The study evaluated 14,390 MVC victims admitted to a Level 1 trauma center. Patients were identified as unrestrained (n=7,881); airbag only (n=692); seatbelt only (n=4,909); or airbag and seatbelt (n=908).
In comparison with unrestrained MVC victims, victims who used both seatbelts and airbags were less likely to sustain severe injuries to the brain, face, spine, and chest. Patients with only airbag deployment were less likely to have abdominal injuries, although airbag-only patients were more likely to sustain injuries to the extremities, an association that was also seen when airbags were used in conjunction with seatbelts.
Airbag-only patients had a decreased prevalence of ventilator-associated pneumonia (5.2 percent, p = 0.0023) and bacteremia (5.8 percent, p=0.0045) compared to unrestrained patients (8.3 percent and 5.8 percent, respectively, p = 0.001). The largest reductions in these infections were seen when airbags were used in conjunction with seatbelts (2.9 percent for ventilator-associated pneumonia and 2.3 for bacteremia, p < 0.0001).

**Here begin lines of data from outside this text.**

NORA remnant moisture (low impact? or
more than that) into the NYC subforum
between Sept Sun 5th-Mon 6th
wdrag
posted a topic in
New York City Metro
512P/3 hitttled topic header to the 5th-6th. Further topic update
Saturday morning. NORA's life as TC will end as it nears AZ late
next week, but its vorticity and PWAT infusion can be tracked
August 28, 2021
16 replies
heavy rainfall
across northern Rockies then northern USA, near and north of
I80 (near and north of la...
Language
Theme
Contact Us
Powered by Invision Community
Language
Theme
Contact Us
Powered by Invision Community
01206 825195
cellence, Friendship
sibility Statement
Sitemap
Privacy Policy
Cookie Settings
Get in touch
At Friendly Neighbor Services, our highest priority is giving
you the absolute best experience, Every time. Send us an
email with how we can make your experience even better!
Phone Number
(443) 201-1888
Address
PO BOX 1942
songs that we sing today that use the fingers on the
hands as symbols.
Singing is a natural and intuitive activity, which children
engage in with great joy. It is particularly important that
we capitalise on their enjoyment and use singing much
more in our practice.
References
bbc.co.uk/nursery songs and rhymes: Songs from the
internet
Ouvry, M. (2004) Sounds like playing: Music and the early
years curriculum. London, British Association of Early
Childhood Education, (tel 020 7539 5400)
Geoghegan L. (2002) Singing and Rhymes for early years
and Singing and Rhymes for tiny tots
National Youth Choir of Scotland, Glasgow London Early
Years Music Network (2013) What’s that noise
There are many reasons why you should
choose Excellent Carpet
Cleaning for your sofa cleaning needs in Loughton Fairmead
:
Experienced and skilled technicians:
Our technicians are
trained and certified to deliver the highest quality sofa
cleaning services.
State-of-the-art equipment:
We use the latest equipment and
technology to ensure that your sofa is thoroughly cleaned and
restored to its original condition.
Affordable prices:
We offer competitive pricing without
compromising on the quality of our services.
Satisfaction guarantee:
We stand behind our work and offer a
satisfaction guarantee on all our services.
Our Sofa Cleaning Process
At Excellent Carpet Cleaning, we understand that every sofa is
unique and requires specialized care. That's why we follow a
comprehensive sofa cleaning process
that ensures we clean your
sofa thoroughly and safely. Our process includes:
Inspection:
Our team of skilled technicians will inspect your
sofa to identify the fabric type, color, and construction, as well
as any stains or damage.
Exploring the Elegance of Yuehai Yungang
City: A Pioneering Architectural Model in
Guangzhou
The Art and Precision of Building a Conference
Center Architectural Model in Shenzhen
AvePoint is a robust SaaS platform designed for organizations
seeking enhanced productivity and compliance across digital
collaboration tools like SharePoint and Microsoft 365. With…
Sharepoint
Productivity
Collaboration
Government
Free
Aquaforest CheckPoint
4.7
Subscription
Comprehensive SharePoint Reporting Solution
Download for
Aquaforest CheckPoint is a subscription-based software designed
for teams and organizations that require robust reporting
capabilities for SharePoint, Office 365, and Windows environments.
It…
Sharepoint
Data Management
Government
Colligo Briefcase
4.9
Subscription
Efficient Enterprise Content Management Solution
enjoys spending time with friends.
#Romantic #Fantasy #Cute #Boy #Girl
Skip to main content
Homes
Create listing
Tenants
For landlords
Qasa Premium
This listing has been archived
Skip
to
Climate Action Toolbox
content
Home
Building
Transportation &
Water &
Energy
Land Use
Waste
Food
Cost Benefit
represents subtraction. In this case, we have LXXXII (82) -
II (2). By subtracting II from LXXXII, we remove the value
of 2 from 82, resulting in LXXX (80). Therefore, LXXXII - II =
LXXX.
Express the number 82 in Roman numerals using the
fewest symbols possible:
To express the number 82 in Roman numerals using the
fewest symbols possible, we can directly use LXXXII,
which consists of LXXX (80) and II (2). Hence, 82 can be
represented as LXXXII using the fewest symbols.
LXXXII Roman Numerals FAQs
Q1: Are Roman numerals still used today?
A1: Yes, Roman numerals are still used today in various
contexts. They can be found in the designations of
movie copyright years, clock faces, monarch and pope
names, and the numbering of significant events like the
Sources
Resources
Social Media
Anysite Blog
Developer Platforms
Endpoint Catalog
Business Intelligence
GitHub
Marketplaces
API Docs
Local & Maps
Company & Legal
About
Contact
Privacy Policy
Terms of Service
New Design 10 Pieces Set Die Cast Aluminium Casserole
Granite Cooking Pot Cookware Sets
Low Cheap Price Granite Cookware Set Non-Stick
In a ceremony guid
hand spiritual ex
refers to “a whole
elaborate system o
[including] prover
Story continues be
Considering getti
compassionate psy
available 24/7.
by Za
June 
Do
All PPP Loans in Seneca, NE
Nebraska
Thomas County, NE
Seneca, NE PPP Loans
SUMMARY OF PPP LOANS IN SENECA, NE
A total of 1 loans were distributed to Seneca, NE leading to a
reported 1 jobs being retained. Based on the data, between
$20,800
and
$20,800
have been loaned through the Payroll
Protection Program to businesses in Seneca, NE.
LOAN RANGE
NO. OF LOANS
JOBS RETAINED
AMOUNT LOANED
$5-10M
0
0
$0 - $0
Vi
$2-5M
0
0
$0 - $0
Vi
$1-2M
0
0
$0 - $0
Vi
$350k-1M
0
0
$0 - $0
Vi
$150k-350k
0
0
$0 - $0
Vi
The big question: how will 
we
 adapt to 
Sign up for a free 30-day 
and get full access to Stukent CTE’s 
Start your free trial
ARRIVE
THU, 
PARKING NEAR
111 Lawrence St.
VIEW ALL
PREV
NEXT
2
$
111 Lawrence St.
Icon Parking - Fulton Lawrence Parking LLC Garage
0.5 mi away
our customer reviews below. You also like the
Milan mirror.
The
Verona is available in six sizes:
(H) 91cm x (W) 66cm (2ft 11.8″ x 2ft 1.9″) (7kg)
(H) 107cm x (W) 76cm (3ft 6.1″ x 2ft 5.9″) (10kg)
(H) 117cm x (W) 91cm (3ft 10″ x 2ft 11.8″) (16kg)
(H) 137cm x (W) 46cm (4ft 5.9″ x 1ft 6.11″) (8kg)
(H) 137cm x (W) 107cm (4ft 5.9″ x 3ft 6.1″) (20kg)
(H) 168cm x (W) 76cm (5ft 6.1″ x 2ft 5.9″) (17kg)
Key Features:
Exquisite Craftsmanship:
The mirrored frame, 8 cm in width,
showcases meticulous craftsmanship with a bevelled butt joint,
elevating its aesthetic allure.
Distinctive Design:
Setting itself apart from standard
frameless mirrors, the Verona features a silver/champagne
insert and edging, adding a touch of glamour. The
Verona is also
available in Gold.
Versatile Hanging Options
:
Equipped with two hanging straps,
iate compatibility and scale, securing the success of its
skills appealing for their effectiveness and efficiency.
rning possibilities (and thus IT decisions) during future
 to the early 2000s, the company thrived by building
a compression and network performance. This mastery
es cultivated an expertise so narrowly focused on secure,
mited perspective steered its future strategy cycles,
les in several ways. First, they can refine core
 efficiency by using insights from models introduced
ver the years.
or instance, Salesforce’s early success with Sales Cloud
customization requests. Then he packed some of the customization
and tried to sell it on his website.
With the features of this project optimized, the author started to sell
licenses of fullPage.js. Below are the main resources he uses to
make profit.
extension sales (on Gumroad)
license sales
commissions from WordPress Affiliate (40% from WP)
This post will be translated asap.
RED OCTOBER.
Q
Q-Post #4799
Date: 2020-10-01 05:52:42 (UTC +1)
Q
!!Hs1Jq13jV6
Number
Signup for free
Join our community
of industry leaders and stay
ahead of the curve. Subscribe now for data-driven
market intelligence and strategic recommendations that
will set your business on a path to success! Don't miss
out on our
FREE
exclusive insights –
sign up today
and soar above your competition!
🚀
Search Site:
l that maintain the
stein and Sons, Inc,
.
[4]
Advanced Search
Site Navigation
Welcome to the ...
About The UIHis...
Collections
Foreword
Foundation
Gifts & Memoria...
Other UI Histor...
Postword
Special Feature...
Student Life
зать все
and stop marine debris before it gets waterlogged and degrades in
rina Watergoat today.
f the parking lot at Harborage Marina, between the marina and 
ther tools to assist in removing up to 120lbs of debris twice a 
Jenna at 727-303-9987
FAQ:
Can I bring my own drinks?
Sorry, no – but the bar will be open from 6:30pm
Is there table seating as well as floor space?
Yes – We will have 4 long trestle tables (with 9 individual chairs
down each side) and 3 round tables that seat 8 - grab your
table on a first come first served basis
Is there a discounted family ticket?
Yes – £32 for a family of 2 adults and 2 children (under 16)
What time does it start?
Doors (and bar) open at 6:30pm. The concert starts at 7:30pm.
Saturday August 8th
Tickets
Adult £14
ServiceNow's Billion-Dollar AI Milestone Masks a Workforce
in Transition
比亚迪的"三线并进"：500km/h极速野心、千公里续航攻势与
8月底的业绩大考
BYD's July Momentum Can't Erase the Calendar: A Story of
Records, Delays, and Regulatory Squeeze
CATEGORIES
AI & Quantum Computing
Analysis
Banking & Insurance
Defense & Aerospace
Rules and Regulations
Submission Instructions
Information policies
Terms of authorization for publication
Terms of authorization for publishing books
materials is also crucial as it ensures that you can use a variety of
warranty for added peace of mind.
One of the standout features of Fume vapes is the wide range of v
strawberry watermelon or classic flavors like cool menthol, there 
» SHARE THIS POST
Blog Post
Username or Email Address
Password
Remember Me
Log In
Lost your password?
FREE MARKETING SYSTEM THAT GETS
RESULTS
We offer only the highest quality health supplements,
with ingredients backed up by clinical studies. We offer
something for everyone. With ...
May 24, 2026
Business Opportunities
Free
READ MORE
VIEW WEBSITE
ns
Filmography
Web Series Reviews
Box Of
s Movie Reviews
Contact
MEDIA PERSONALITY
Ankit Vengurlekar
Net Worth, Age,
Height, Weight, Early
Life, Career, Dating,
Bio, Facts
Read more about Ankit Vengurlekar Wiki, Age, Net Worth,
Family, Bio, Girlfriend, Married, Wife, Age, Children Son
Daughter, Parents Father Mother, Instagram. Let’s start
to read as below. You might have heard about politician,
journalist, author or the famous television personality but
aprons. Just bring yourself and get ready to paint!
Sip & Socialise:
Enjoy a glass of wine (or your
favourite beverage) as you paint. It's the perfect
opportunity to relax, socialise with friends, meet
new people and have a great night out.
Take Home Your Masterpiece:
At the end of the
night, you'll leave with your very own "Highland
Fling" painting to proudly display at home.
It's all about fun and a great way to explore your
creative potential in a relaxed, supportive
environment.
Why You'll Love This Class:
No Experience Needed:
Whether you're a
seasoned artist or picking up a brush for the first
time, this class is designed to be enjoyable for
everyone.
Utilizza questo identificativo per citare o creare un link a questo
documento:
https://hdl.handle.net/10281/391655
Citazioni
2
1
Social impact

Most importantly, in-hospital mortality was considerably higher in unrestrained patients (6.8 percent), compared with 4.6 percent in the airbag-only population, 3.4 percent in the seatbelt-alone category and 3.8 percent in the airbag and seatbelt population. Airbags were also associated with fewer days in the intensive care unit (2.8 days vs. 3.7 days for unrestrained patients, p < 0.05) and fewer total hospital days (7.1 days vs. 8.6 days for unrestrained patients, p<0.05). The largest reduction in days was seen in patients using both airbags and seatbelts (2.0 days in the intensive care unit and 6.4 total hospital days, p<0.0001).